Although a multicenter analysis is a useful and powerful method for the limited-time comparison between pre- and post-operation, an analysis of a longitudinal trend in multicenter study is not easy. In the present study at a single center, we were able to analyze the long-term longitudinal change of ROM at implanted segments, even though it would not be prudent as a multicenter study. As a time point analysis, our results were similar to those of other multicenter studies because 80% of the implanted segments maintained their motion comparable to a normal segment until the last follow-up in our study. However, we analyzed the longitudinal change of ROM at the implanted segments and thus confirmed that ROM at the implanted segments decreased significantly after 24 months postoperatively.

It is unclear whether ROM at the implanted segments will decrease continuously according to this pattern after 60 months or not. However, Putzier et al. reported that a Charité total disc replacement in the lumbar spine resulted in a high rate (60%) of spontaneous fusion or arthrodesis after an average follow-up of 17 years [25]. Although the kinetics of the cervical spine are different from those of the lumbar spine, we can assume that implanted segments with an artificial disc would lose their motion eventually.

In addition, there are also several studies showing a decreasing trend of segmental ROM after implantation even though ROM at the implanted segments were relatively preserved until the last follow-up [17, 18]. Burkus et al. [18] reported that ROM at the implanted segment were preserved until the last follow-up in their prospective randomly controlled study. They analyzed segmental ROMs at the implanted segment preoperatively and at 1.5 months, 3 months, 6 months, 12 months, 24 months, 36 months, and 60 months postoperatively. In their study, the mean ROMs at the implanted segments were 7.5° preoperatively, 7.3° at 36 months, and 6.4° at 60 months postoperatively. Although the implanted segmental ROM at 48 months postoperatively was not analyzed, it was clear that ROMs at the implanted segment decreased during the follow-up period, especially after 36 months. This result also shows that ROM at the implanted segments would decrease with time, even though this result did not perfectly coincide with our result.

Limitations of the study

There were some limitations in the present study.
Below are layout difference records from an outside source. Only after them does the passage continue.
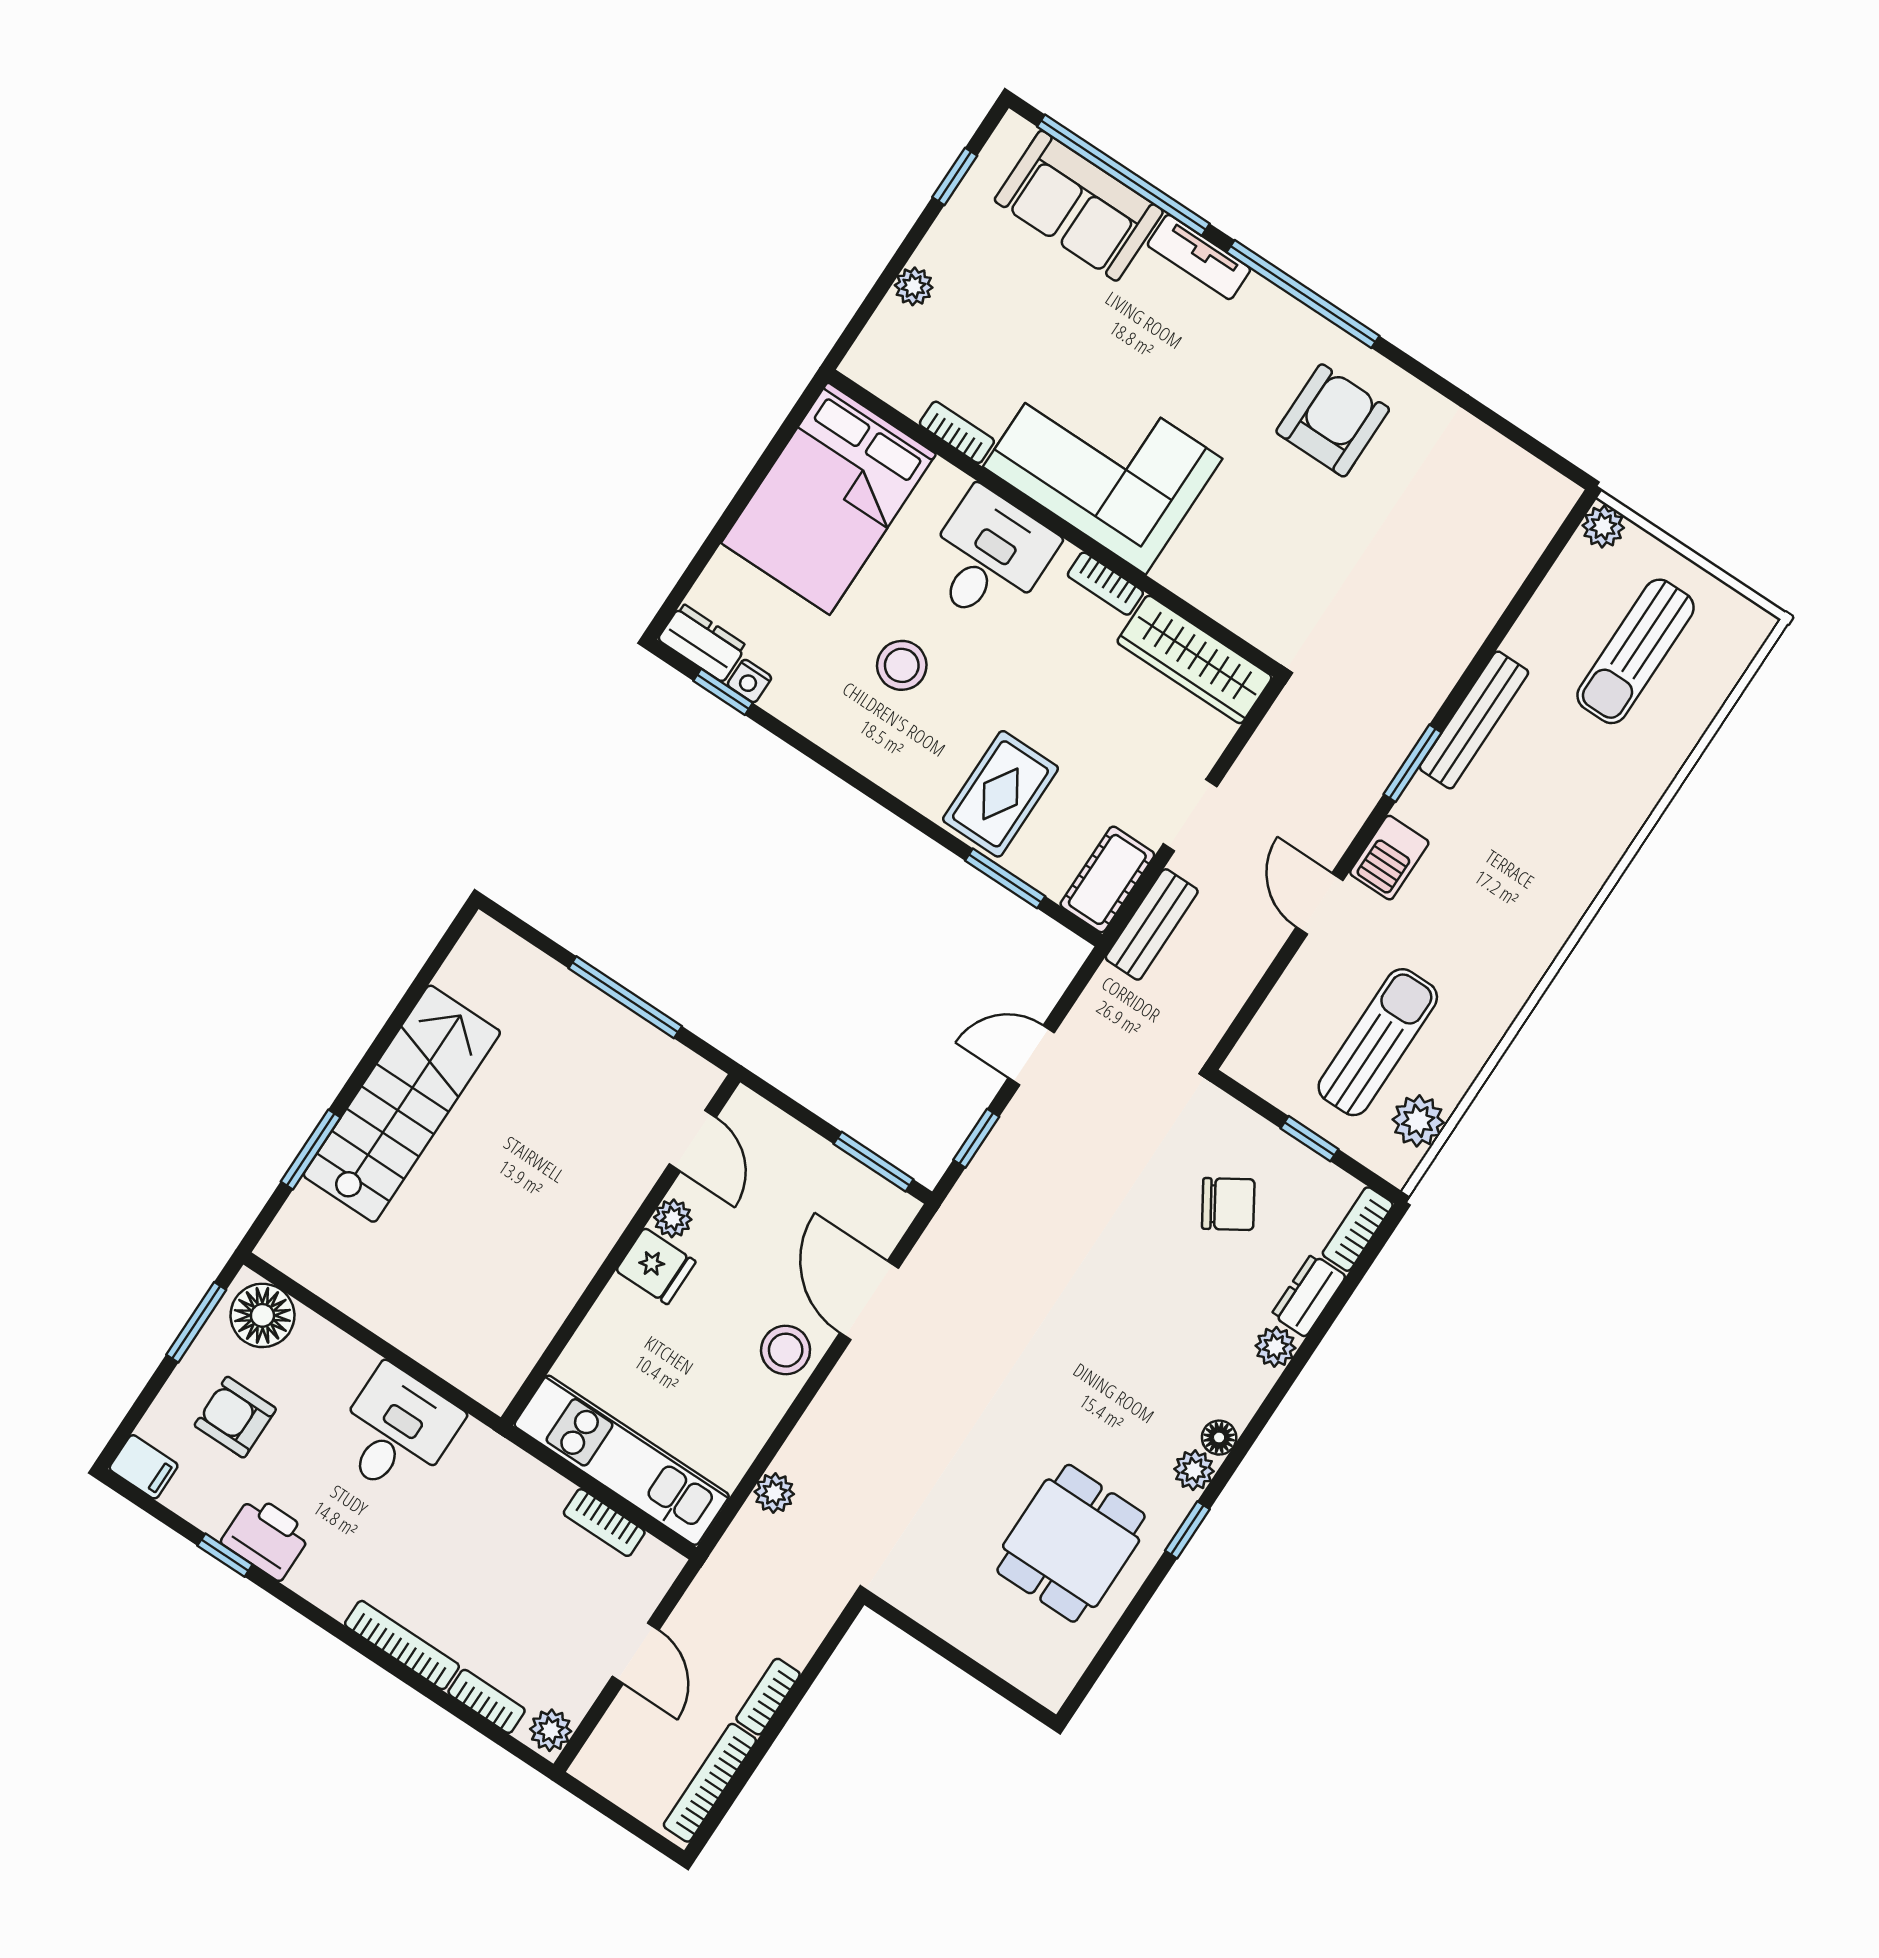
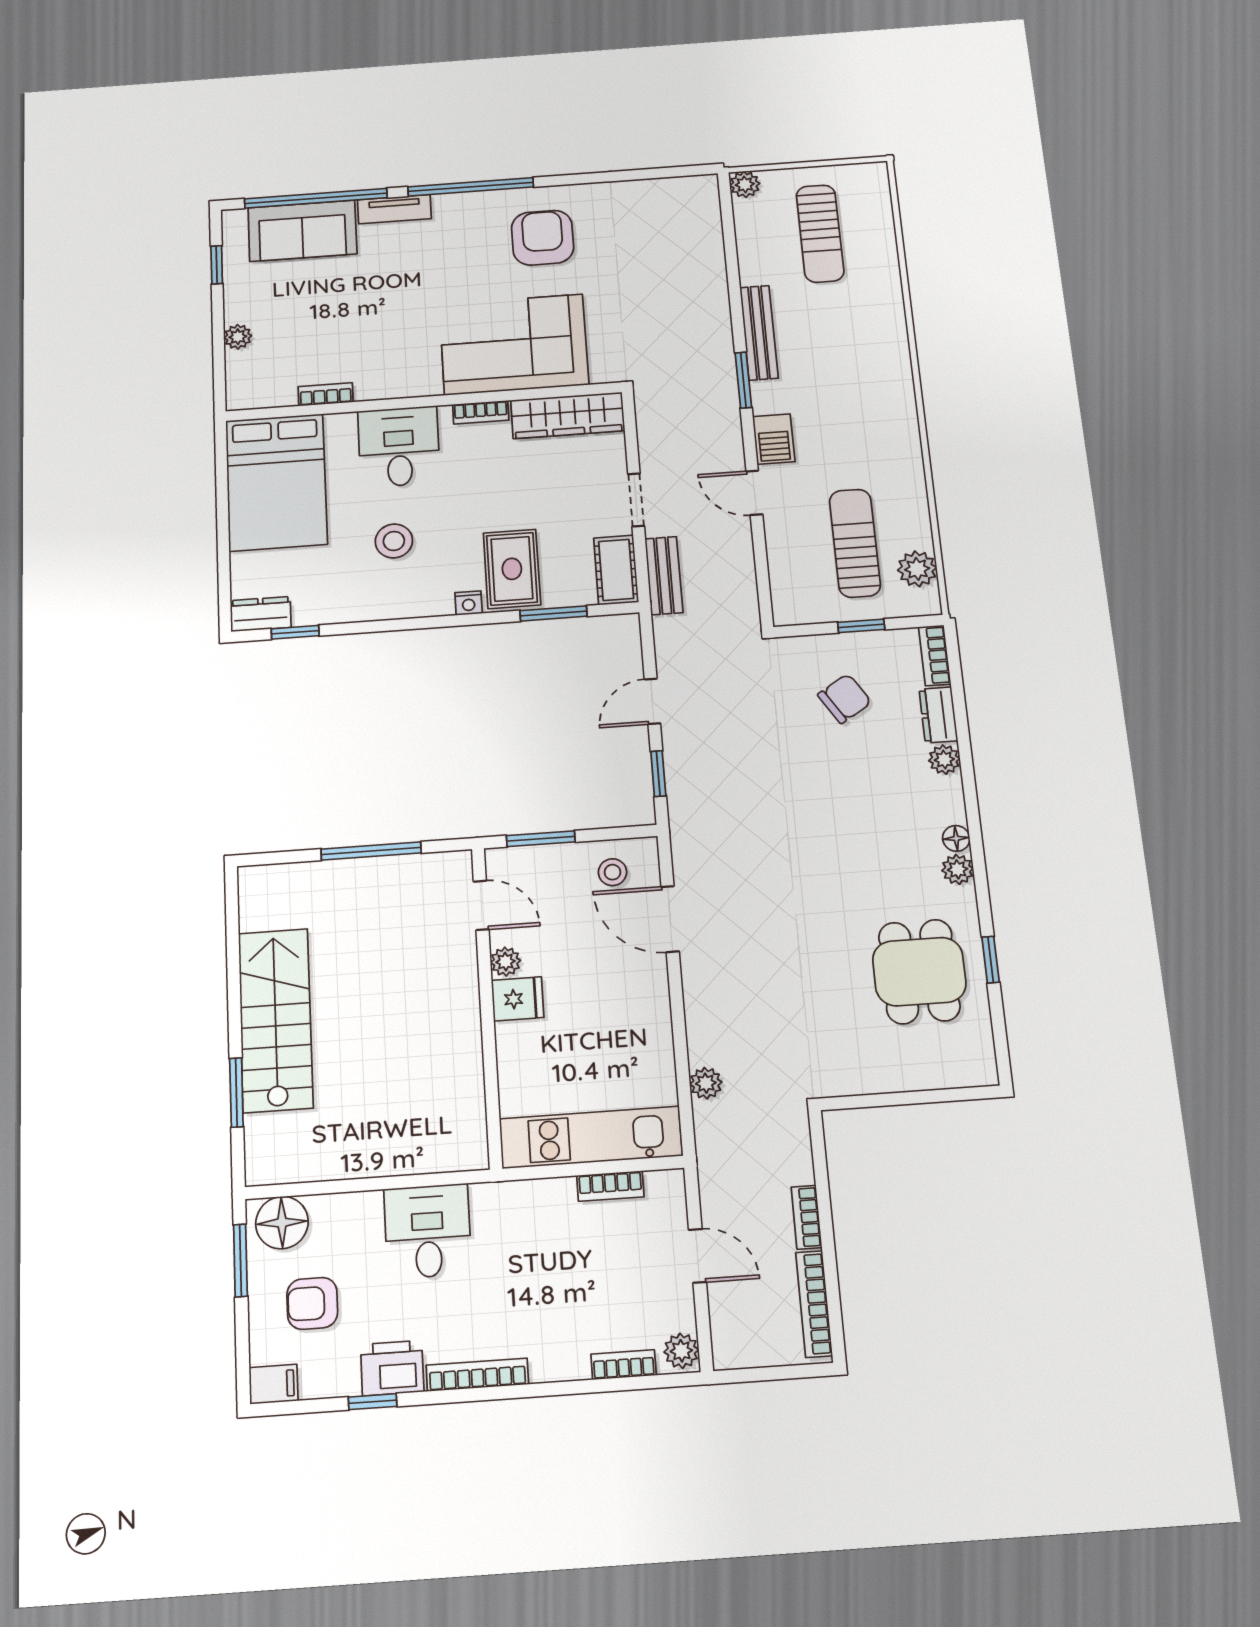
corner sofa: (1103, 463) -> (514, 344), moved
nightstand: (749, 681) -> (469, 603), moved
window: (874, 1162) -> (541, 839), moved
stool: (786, 1350) -> (613, 872), moved, width x0.73, depth x0.73
window: (1187, 1530) -> (991, 960), moved
bookcase: (402, 1645) -> (477, 1375), moved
First, this study was a retrospective analysis at a single center. The selection bias and limited statistical power should be considered. Additionally, not all patients underwent serial radiographs during the follow-up period. Therefore, we tried to compensate the missing data with a statistical method (linear mixed model analysis). Prospective analysis was necessary to increase the reliability of our results. Second, a decreasing pattern does not mean the loss of segmental ROMs. It is hard to conclude when exactly an artificial disc loses its function. Therefore, it is necessary to study whether the degree of ROM should be maintained to prevent adjacent segment disease even though the ROM would not be within the range of a normal segment ROM. Third, we performed the study with a single device, the Mobi-C, which cannot represent all artificial disc devices.

Finally, a larger number of cases and an additional, longer follow-up period are necessary.

Conclusion

We confirmed that the operated segmental ROMs began to decrease significantly after 24 months even though they were preserved until 24 months. Based on the linear regression of decreasing pattern, we could assume that the implanted segments would lose their motions someday correlating with the decrease of extension angle at implanted segment. Even though the implanted segment maintains its motion for some length of time, we could assume that an artificial disc would have a limited life expectancy correlated with the decline of extension angle.